イエスは知恵が増し、背丈も伸び、神と人とに愛された。

    12歳になったとき、イエス様は家族と共にエルサレムに詣でました。イエス様は両親たちと一緒に帰らずに神殿に残り、境内で学者たちの真ん中に座り、話を聞いたり質問したりしていました。
「座る」というのは律法を学ぶ時の姿です(10:39)。ここには神童としての姿はありません。人として逞しく育ち、知恵に満ち、何より律法と向き合って神様の前に生きられたお姿があります。
「時が満ちると、神は、その御子を女から、しかも律法の下に生まれた者としてお遣わしになりました」(ガラテヤ4:4)の通りです。


三日後にマリヤたちがイエス様を神殿で探し当て、「お父さん」も私も心配して探していたと告げると、イエス様はおっしゃいました。
「どうしてわたしを探したのですか。わたしが自分の父の家にいるのは当たり前だということを、知らなかったのですか。」


イエス様は二重の親子関係をおっしゃられました。ヨセフがお父さんであることは間違いないけれども、神殿を指して、もう一人、私の父であり、あなたがたにも父であるお父さんがここにいると言われました。
 旧約聖書にも父なる神様は語れていますが、それは民族の父としての神様であって、「アバ・父よ」「天にまします我らの父よ」と、愛と責任をもって一人ひとりと関わってくださる父なる神様をお教えくださったのはイエス様です。
私たちにはイエス様が指示してくださったこの神様がいますので、まさかの時も大丈夫です。「悲観主義は気分だけれど、なんとかなるという楽観主義は意志である」と哲学者アランは言いました。父なる神様を知ってそこに人生の照準を合わせているかどうかなのです。
 

ルカによる福音書は「真の神にして真の人」という理屈の合わないイエス様の真のお姿を注意深く記しています。今日の個所はその二つのお姿がチラッと見えたところです。

2015年3月1日 「確実な教え」  
聖書:ルカによる福音書 1章1ー4節   説教:
わたしたちの間で実現した事柄について、最初から目撃して御言葉のために働いた人々がわたしたちに伝えたとおりに、物語を書き連ねようと、多くの人々が既に手を着けています。
そこで、敬愛するテオフィロさま、わたしもすべての事を初めから詳しく調べていますので、順序正しく書いてあなたに献呈するのがよいと思いました。
お受けになった教えが確実なものであることを、よく分かっていただきたいのであります
  ルカによる福音書は、ルカによって記され、テオフィロに献呈されました(続編が使徒言行録です)。
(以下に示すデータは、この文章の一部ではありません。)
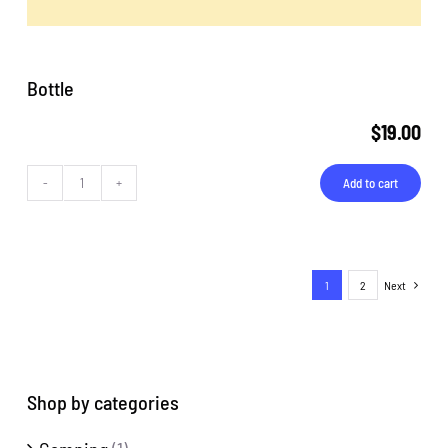
Bottle
$
19.00
Add to cart
Bottle
quantity
1
2
Next
Shop by categories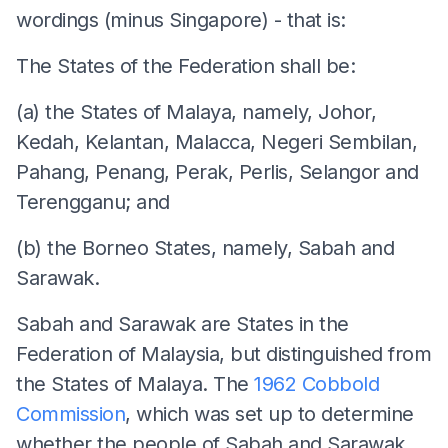
wordings (minus Singapore) - that is:
The States of the Federation shall be:
(a) the States of Malaya, namely, Johor,
Kedah, Kelantan, Malacca, Negeri Sembilan,
Pahang, Penang, Perak, Perlis, Selangor and
Terengganu; and
(b) the Borneo States, namely, Sabah and
Sarawak.
Sabah and Sarawak are States in the
Federation of Malaysia, but distinguished from
the States of Malaya. The
1962 Cobbold
Commission
, which was set up to determine
whether the people of Sabah and Sarawak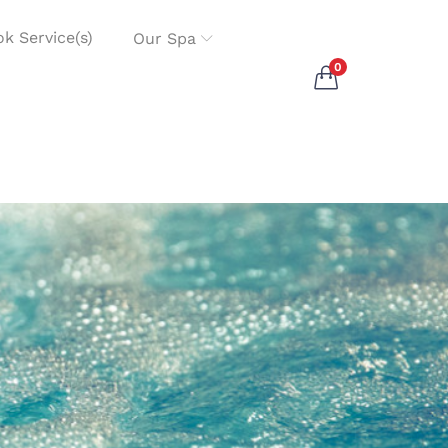
k Service(s)
Our Spa
0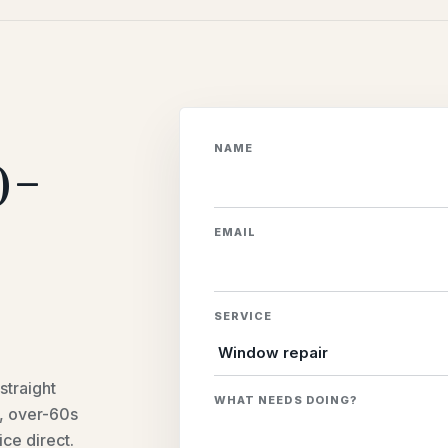
o-
NAME
EMAIL
SERVICE
straight
WHAT NEEDS DOING?
e, over-60s
ice direct.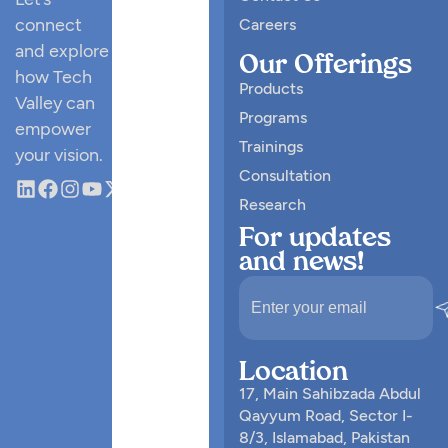
connect
Careers
and explore
Our Offerings
how Tech
Products
Valley can
Programs
empower
Trainings
your vision.
Consultation
Research
For updates
and news!
Location
17, Main Sahibzada Abdul
Qayyum Road, Sector I-
8/3, Islamabad, Pakistan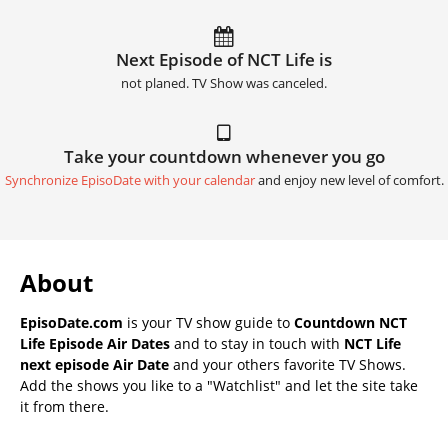
Next Episode of NCT Life is
not planed. TV Show was canceled.
Take your countdown whenever you go
Synchronize EpisoDate with your calendar
and enjoy new level of comfort.
About
EpisoDate.com
is your TV show guide to
Countdown NCT
Life Episode Air Dates
and to stay in touch with
NCT Life
next episode Air Date
and your others favorite TV Shows.
Add the shows you like to a "Watchlist" and let the site take
it from there.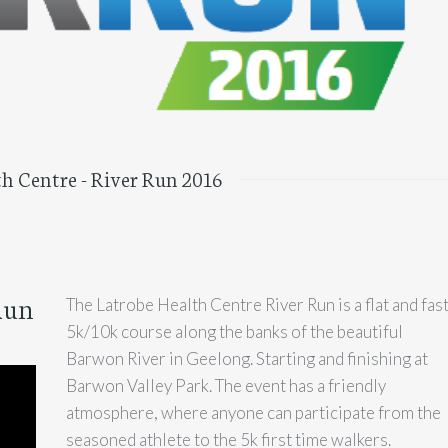
h Centre - River Run 2016
Run
The Latrobe Health Centre River Run is a flat and fas
5k/10k course along the banks of the beautiful
Barwon River in Geelong. Starting and finishing at
Barwon Valley Park. The event has a friendly
atmosphere, where anyone can participate from the
seasoned athlete to the 5k first time walkers.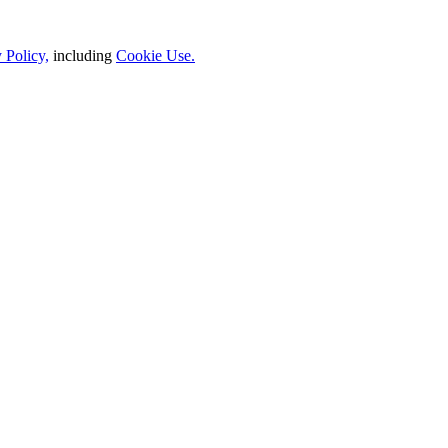
 Policy,
including
Cookie Use.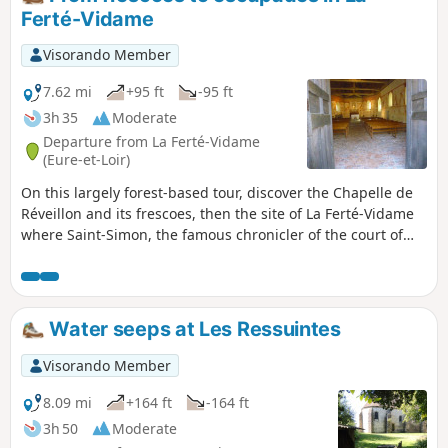
Ferté-Vidame
Visorando Member
7.62 mi
+95 ft
-95 ft
3h 35
Moderate
Departure from La Ferté-Vidame
(Eure-et-Loir)
On this largely forest-based tour, discover the Chapelle de
Réveillon and its frescoes, then the site of La Ferté-Vidame
where Saint-Simon, the famous chronicler of the court of
Versailles, wrote his memoirs, recounting the escapades of
his time. Near his "favourite residence" in the Church of
Saint-Nicolas, he had wanted to rest alongside his beloved
wife. The revolutionaries decided otherwise and desecrated
Water seeps at Les Ressuintes
the tomb, scattering the remains and putting an end to
their desire to be together forever, their coffins "bound so
Visorando Member
closely that no one could separate them". A beautiful love
story, already romantic at a time when marriages were
8.09 mi
+164 ft
-164 ft
rather conventional. Paradoxically, the wealthy Marquis de
3h 50
Moderate
Laborde built a sumptuous palace on the site of the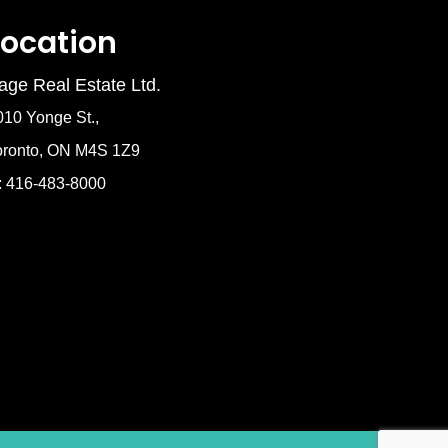
Location
age Real Estate Ltd.
010 Yonge St.,
oronto, ON M4S 1Z9
: 416-483-8000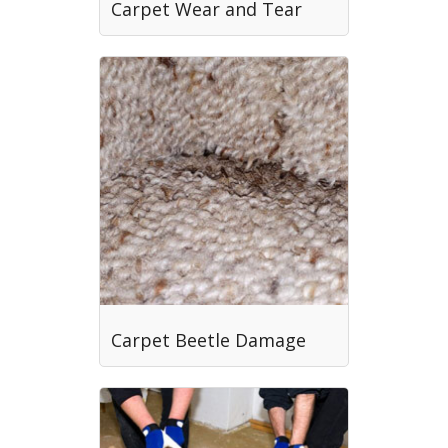
Carpet Wear and Tear
Carpet Beetle Damage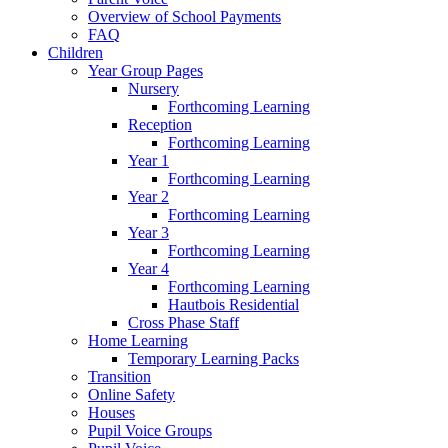
Overview of School Payments
FAQ
Children
Year Group Pages
Nursery
Forthcoming Learning
Reception
Forthcoming Learning
Year 1
Forthcoming Learning
Year 2
Forthcoming Learning
Year 3
Forthcoming Learning
Year 4
Forthcoming Learning
Hautbois Residential
Cross Phase Staff
Home Learning
Temporary Learning Packs
Transition
Online Safety
Houses
Pupil Voice Groups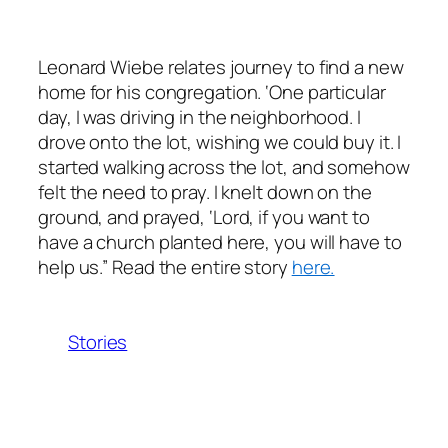
​Leonard Wiebe relates journey to find a new
home for his congregation. ‘One particular
day, I was driving in the neighborhood. I
drove onto the lot, wishing we could buy it. I
started walking across the lot, and somehow
felt the need to pray. I knelt down on the
ground, and prayed, ‘Lord, if you want to
have a church planted here, you will have to
help us.” Read the entire story
here.
Stories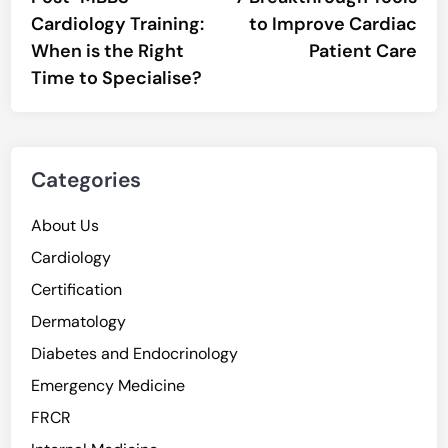
navigation
Cardiology Training:
to Improve Cardiac
When is the Right
Patient Care
Time to Specialise?
Categories
About Us
Cardiology
Certification
Dermatology
Diabetes and Endocrinology
Emergency Medicine
FRCR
ローマの高官のテオフィロはルカのかつての主人だったかもしれませんし、あるいはルカ福音書を出版するためのスポンサーだったかもしれません。テオフィロはキリスト教について関心があり、ひょっとすると求道者会に出席したり、牧師と話もしていたかもしれません。それでももう一つ信仰に踏み出せなかったのです。そのことについてルカも相談を受けていたのかもしれません。
「わたしもすべての事を初めから詳しく調べていますので、順序正しく書いて…お受けになった教えが確実なものであることを、よく分かっていただきたいのであります」

「確実なもの」とは信じるに足るもの、そこの根をおろして絶対に大丈夫な真理ということです。イエス様によってもたらされた福音が確実なものであることを知ってほしい、それでこの福音書を書いたのでした。

信じて一歩を踏み出すためには発想の転換が必要です。自分にとって得心がいくかどうかもありますが、それ以上に神様が私たちの救いのためにどんな大きなことをしてくださっているかを知ることです。疑問をもって聖書を読むことにも意味がありますが、神様は確かにおられ、わたしの救いのためにこんなに大きなことをしてくださったという目で読むのはもっと必要です。ルカが書いたこと、わたしたちが聖書を読むのはそのためなのです。